:: The records
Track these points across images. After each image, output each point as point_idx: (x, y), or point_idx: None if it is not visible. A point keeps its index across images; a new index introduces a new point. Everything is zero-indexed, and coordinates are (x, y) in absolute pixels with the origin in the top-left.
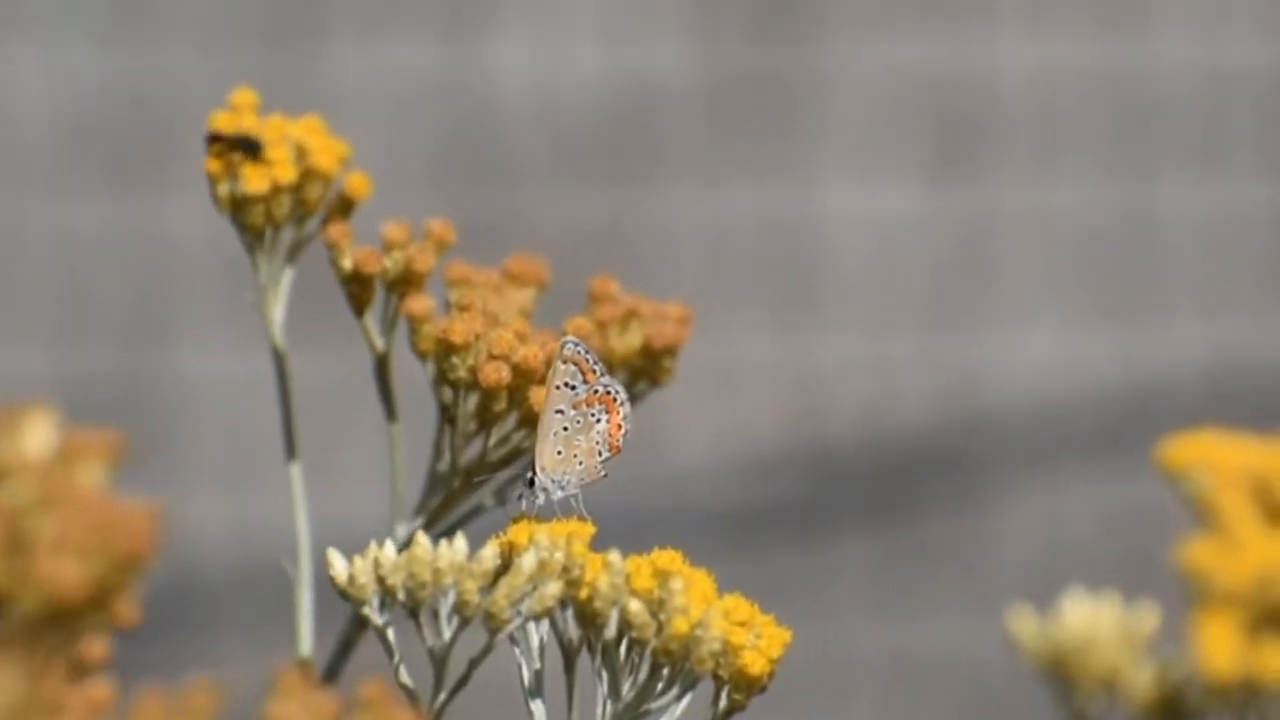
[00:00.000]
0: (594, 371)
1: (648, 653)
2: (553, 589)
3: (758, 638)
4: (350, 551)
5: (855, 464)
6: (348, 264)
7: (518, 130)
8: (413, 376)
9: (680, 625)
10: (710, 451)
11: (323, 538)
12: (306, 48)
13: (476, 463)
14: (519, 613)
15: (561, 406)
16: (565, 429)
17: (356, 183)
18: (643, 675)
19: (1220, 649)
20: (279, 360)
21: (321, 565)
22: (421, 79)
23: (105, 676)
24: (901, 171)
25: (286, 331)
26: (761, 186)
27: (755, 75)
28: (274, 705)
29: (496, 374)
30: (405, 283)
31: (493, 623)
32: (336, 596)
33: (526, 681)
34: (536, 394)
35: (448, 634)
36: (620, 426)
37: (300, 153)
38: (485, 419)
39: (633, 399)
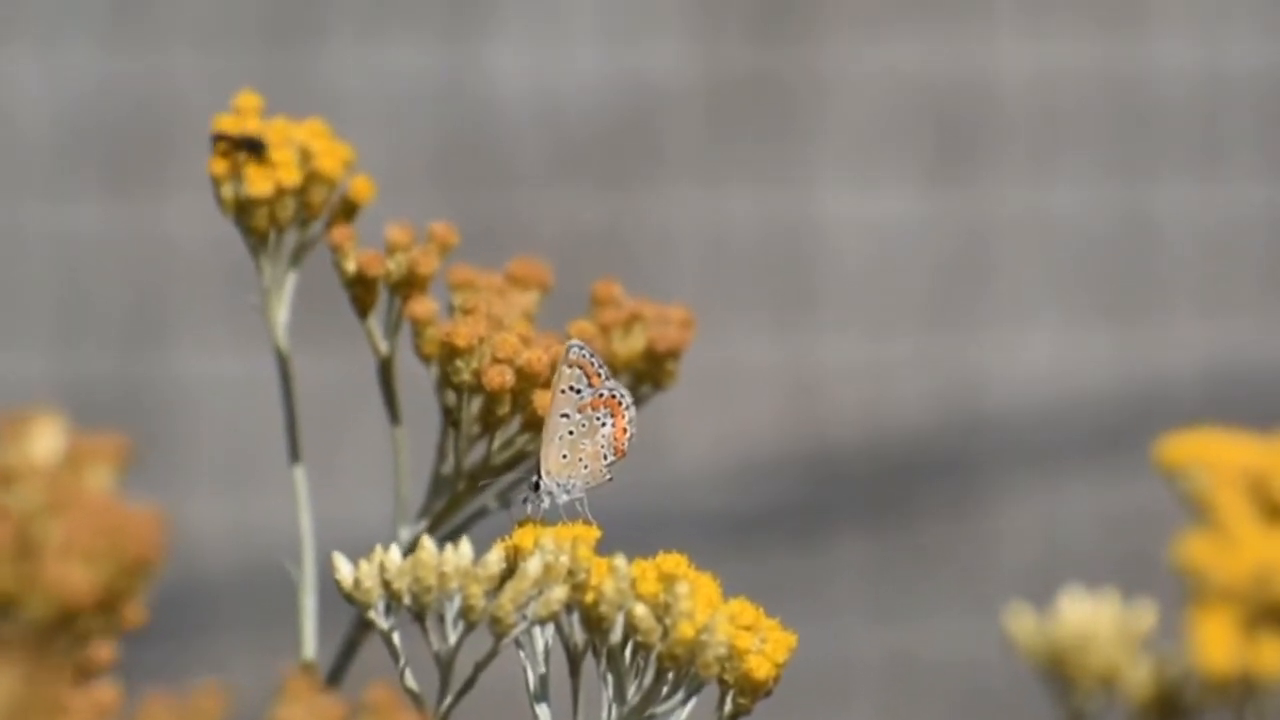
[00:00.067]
0: (599, 375)
1: (653, 657)
2: (558, 593)
3: (763, 642)
4: (352, 554)
5: (855, 465)
6: (351, 267)
7: (517, 131)
8: (416, 379)
9: (686, 629)
10: (710, 453)
11: (325, 540)
12: (306, 49)
13: (480, 466)
14: (524, 617)
15: (566, 410)
16: (570, 433)
17: (360, 186)
18: (648, 679)
19: (1217, 645)
20: (282, 363)
21: (324, 568)
22: (421, 80)
23: (110, 679)
24: (901, 173)
25: (290, 334)
26: (761, 188)
27: (755, 76)
28: (280, 709)
29: (501, 377)
30: (409, 286)
31: (498, 627)
32: (338, 599)
33: (532, 685)
34: (540, 397)
35: (453, 638)
36: (625, 430)
37: (304, 156)
38: (489, 422)
39: (636, 402)
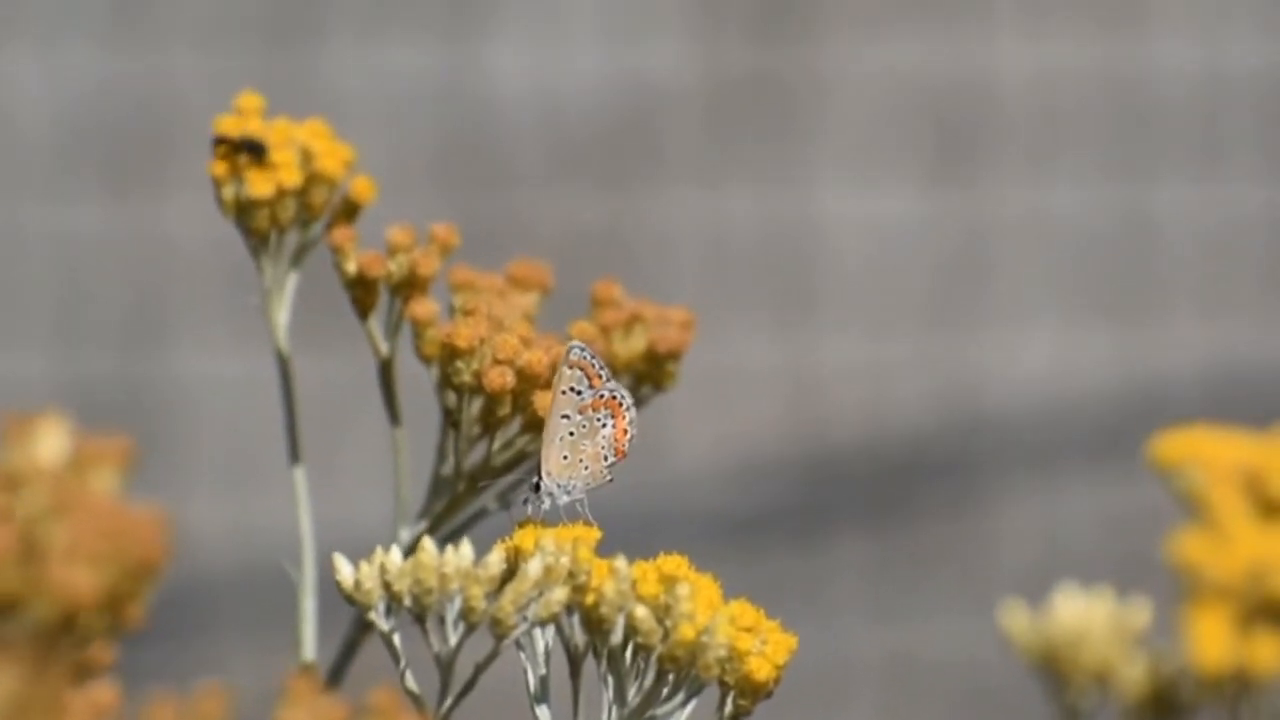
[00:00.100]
0: (600, 376)
1: (653, 658)
2: (559, 594)
3: (763, 643)
4: (352, 555)
5: (855, 466)
6: (352, 268)
7: (517, 131)
8: (416, 380)
9: (686, 631)
10: (710, 454)
11: (325, 541)
12: (306, 49)
13: (480, 467)
14: (525, 618)
15: (567, 411)
16: (571, 434)
17: (361, 187)
18: (648, 681)
19: (1211, 642)
20: (283, 364)
21: (324, 568)
22: (421, 81)
23: (109, 680)
24: (901, 173)
25: (290, 335)
26: (761, 188)
27: (755, 77)
28: (283, 712)
29: (501, 379)
30: (409, 287)
31: (499, 628)
32: (338, 599)
33: (532, 687)
34: (541, 398)
35: (454, 639)
36: (626, 431)
37: (305, 156)
38: (489, 423)
39: (637, 403)
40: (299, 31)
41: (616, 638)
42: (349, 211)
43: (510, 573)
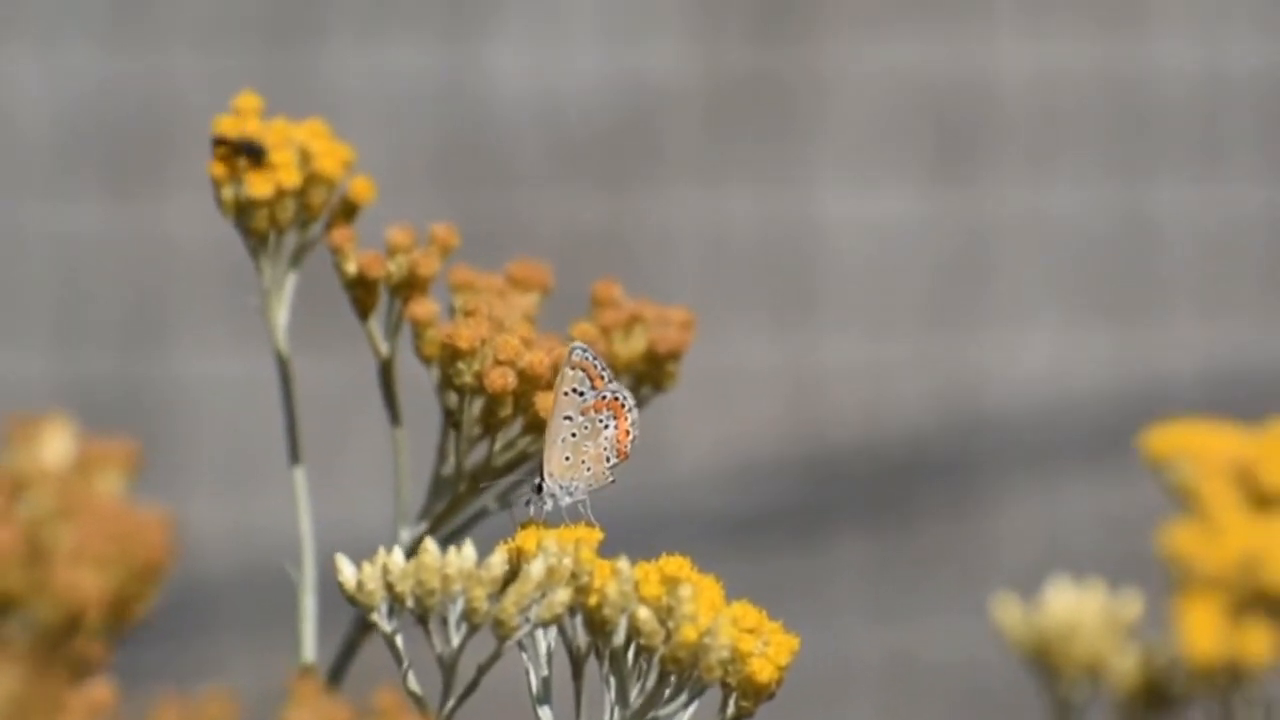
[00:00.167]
0: (602, 377)
1: (656, 660)
2: (562, 596)
3: (766, 645)
4: (353, 555)
5: (854, 466)
6: (352, 268)
7: (517, 131)
8: (417, 381)
9: (689, 633)
10: (710, 454)
11: (325, 541)
12: (306, 49)
13: (481, 468)
14: (527, 619)
15: (569, 412)
16: (573, 435)
17: (361, 187)
18: (651, 682)
19: (1203, 633)
20: (282, 364)
21: (324, 568)
22: (421, 81)
23: (104, 677)
24: (901, 173)
25: (290, 335)
26: (761, 188)
27: (755, 76)
28: (287, 712)
29: (502, 379)
30: (409, 287)
31: (501, 629)
32: (338, 600)
33: (534, 688)
34: (542, 399)
35: (456, 640)
36: (628, 432)
37: (304, 157)
38: (490, 424)
39: (637, 404)
40: (299, 31)
41: (619, 639)
42: (348, 212)
43: (513, 574)
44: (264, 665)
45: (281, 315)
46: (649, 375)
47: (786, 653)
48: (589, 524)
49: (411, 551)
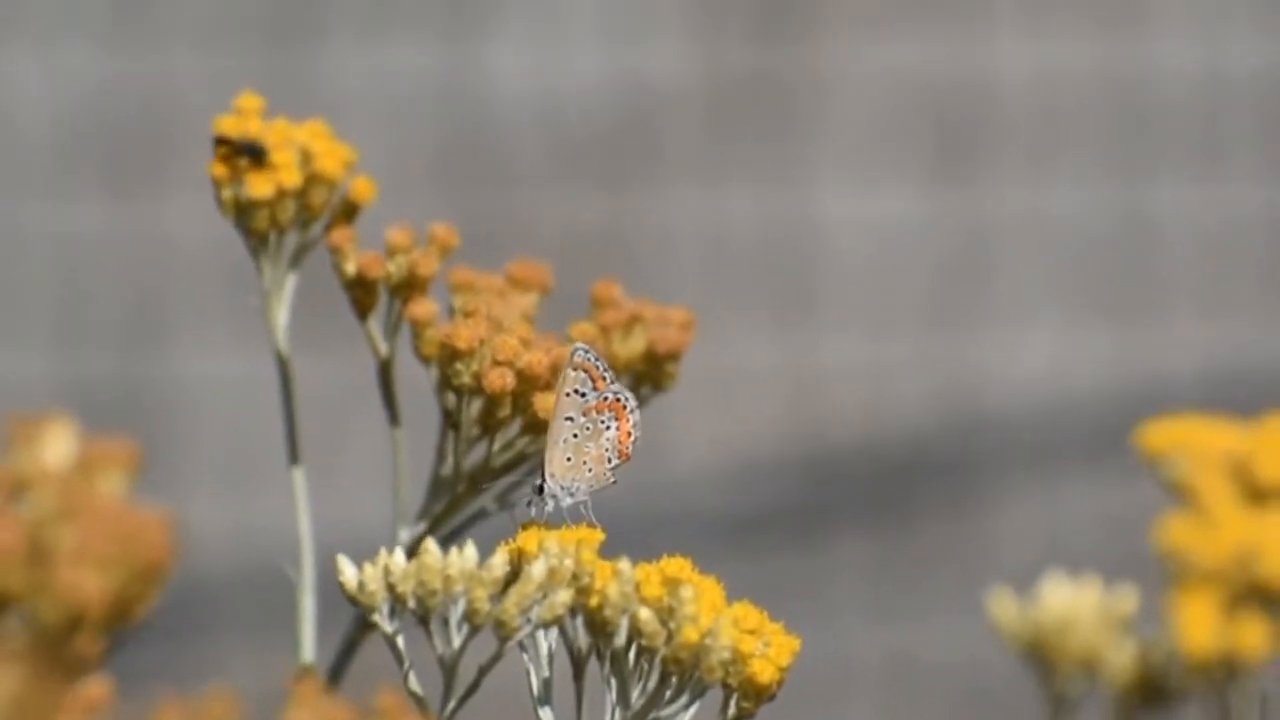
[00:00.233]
0: (604, 378)
1: (657, 661)
2: (563, 597)
3: (767, 646)
4: (352, 555)
5: (854, 466)
6: (351, 269)
7: (517, 131)
8: (416, 381)
9: (690, 634)
10: (710, 454)
11: (324, 542)
12: (306, 49)
13: (480, 468)
14: (529, 620)
15: (571, 413)
16: (575, 436)
17: (361, 187)
18: (652, 683)
19: (1199, 627)
20: (282, 364)
21: (324, 568)
22: (421, 81)
23: (100, 676)
24: (901, 173)
25: (290, 335)
26: (761, 188)
27: (755, 76)
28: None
29: (501, 380)
30: (409, 287)
31: (502, 630)
32: (338, 599)
33: (535, 689)
34: (541, 399)
35: (457, 641)
36: (630, 434)
37: (305, 157)
38: (489, 424)
39: (638, 405)
40: (299, 31)
41: (620, 640)
42: (348, 212)
43: (514, 575)
44: (264, 665)
45: (281, 315)
46: (648, 375)
47: (787, 654)
48: (590, 525)
49: (411, 552)
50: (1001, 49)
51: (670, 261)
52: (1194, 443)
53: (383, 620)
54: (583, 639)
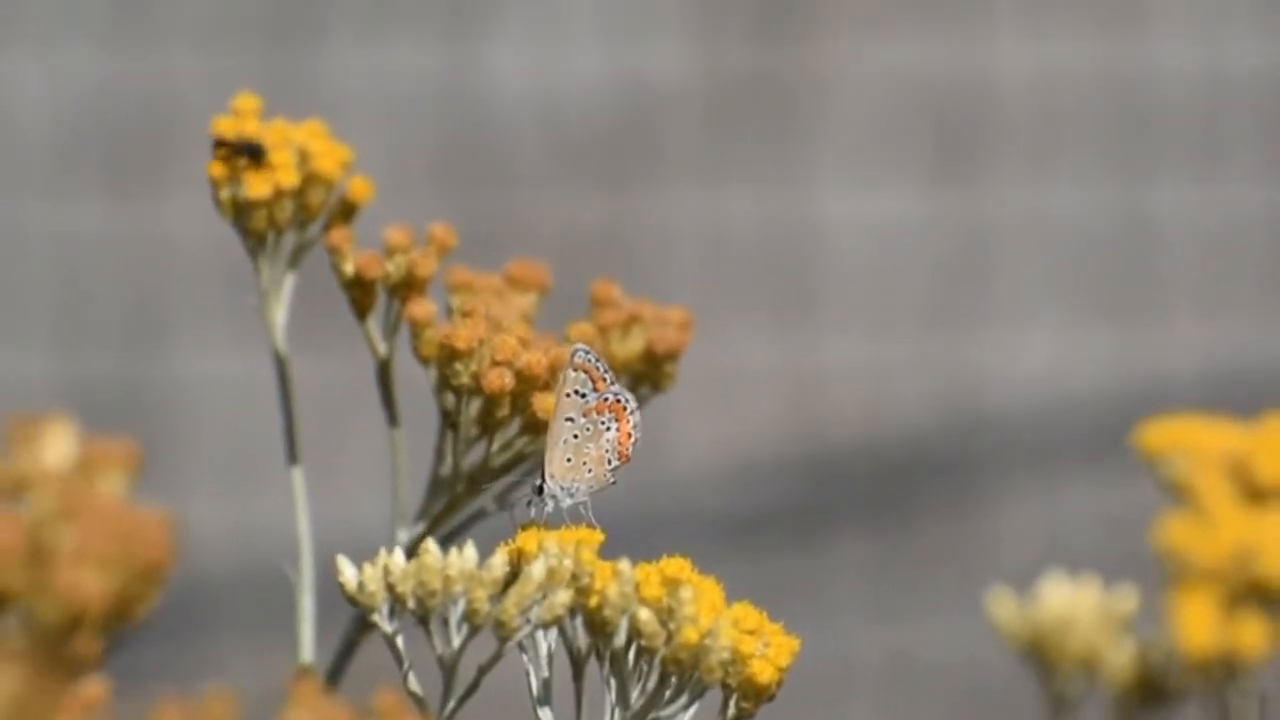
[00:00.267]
0: (604, 379)
1: (656, 661)
2: (562, 597)
3: (766, 646)
4: (351, 555)
5: (854, 466)
6: (349, 269)
7: (517, 131)
8: (414, 381)
9: (690, 634)
10: (710, 454)
11: (324, 542)
12: (306, 49)
13: (478, 468)
14: (528, 620)
15: (571, 414)
16: (575, 436)
17: (359, 187)
18: (651, 683)
19: (1198, 626)
20: (281, 364)
21: (323, 568)
22: (421, 81)
23: (98, 676)
24: (901, 173)
25: (288, 335)
26: (761, 188)
27: (755, 76)
28: (287, 713)
29: (500, 380)
30: (407, 287)
31: (502, 630)
32: (337, 599)
33: (535, 689)
34: (540, 400)
35: (457, 642)
36: (630, 435)
37: (303, 157)
38: (488, 424)
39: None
40: (299, 31)
41: (619, 640)
42: (346, 212)
43: (513, 575)
44: (264, 665)
45: (280, 315)
46: (647, 375)
47: (787, 654)
48: (590, 525)
49: (410, 552)
50: (1001, 49)
51: (670, 261)
52: (1193, 443)
53: (382, 620)
54: (582, 639)
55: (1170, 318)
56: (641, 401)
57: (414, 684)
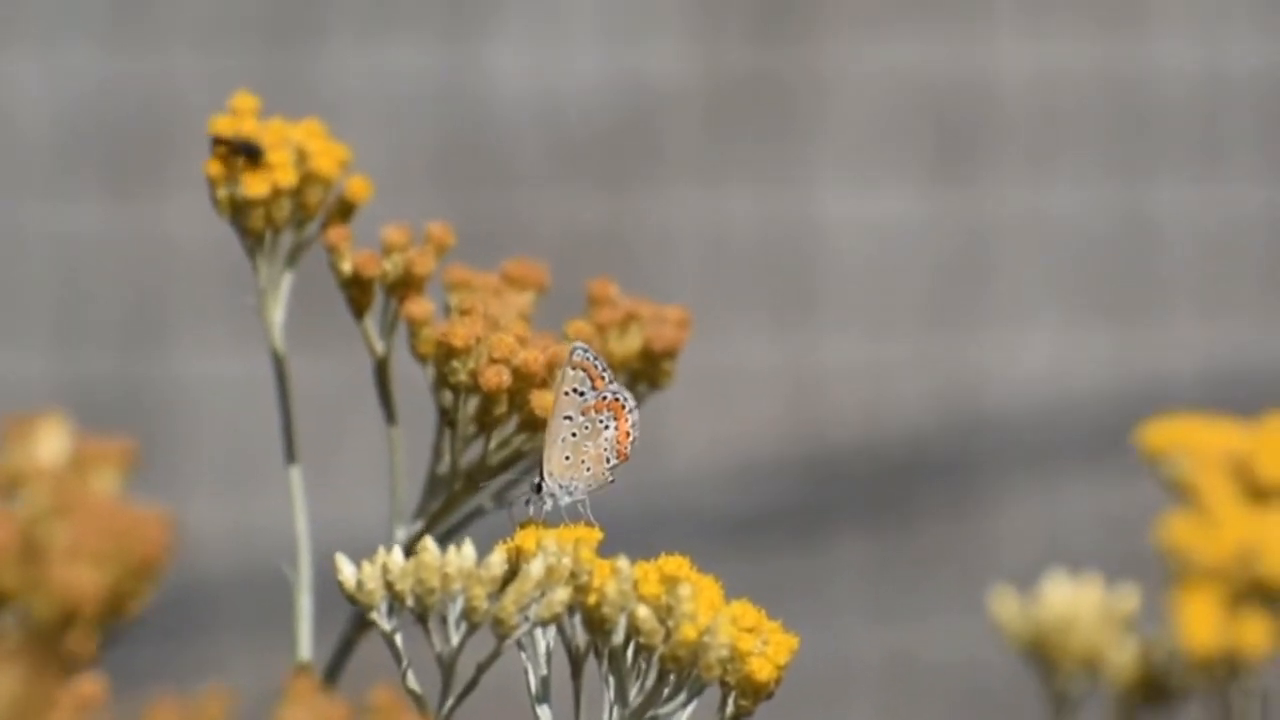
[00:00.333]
0: (603, 378)
1: (655, 659)
2: (561, 595)
3: (765, 644)
4: (350, 554)
5: (854, 466)
6: (347, 267)
7: (517, 131)
8: (412, 380)
9: (688, 632)
10: (709, 453)
11: (322, 541)
12: (306, 49)
13: (476, 466)
14: (527, 618)
15: (570, 412)
16: (573, 435)
17: (356, 186)
18: (650, 681)
19: (1201, 625)
20: (279, 363)
21: (321, 567)
22: (421, 81)
23: (93, 673)
24: (901, 173)
25: (286, 334)
26: (761, 188)
27: (755, 76)
28: (283, 710)
29: (497, 378)
30: (405, 286)
31: (501, 628)
32: (336, 598)
33: (533, 687)
34: (537, 398)
35: (455, 639)
36: (629, 434)
37: (300, 156)
38: (485, 422)
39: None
40: (299, 31)
41: (618, 638)
42: (344, 211)
43: (512, 573)
44: (263, 665)
45: (278, 314)
46: (645, 373)
47: (785, 652)
48: (588, 524)
49: (408, 550)
50: (1001, 49)
51: (670, 261)
52: (1194, 442)
53: (381, 618)
54: (581, 637)
55: (1170, 318)
56: (640, 400)
57: (412, 682)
::::
Output the records above as they stand, from the first line to the line with "4: (350, 551)", inclusive, and exclude the pictures.

→ Result
Track these points across images. After each image, output each point as point_idx: (x, y), or point_idx: None if it is not visible. A point keeps its index across images; a new index introduces a new point. Everything is zero-indexed, and coordinates are (x, y) in absolute pixels with the origin in the top-left.
[00:00.000]
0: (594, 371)
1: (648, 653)
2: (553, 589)
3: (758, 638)
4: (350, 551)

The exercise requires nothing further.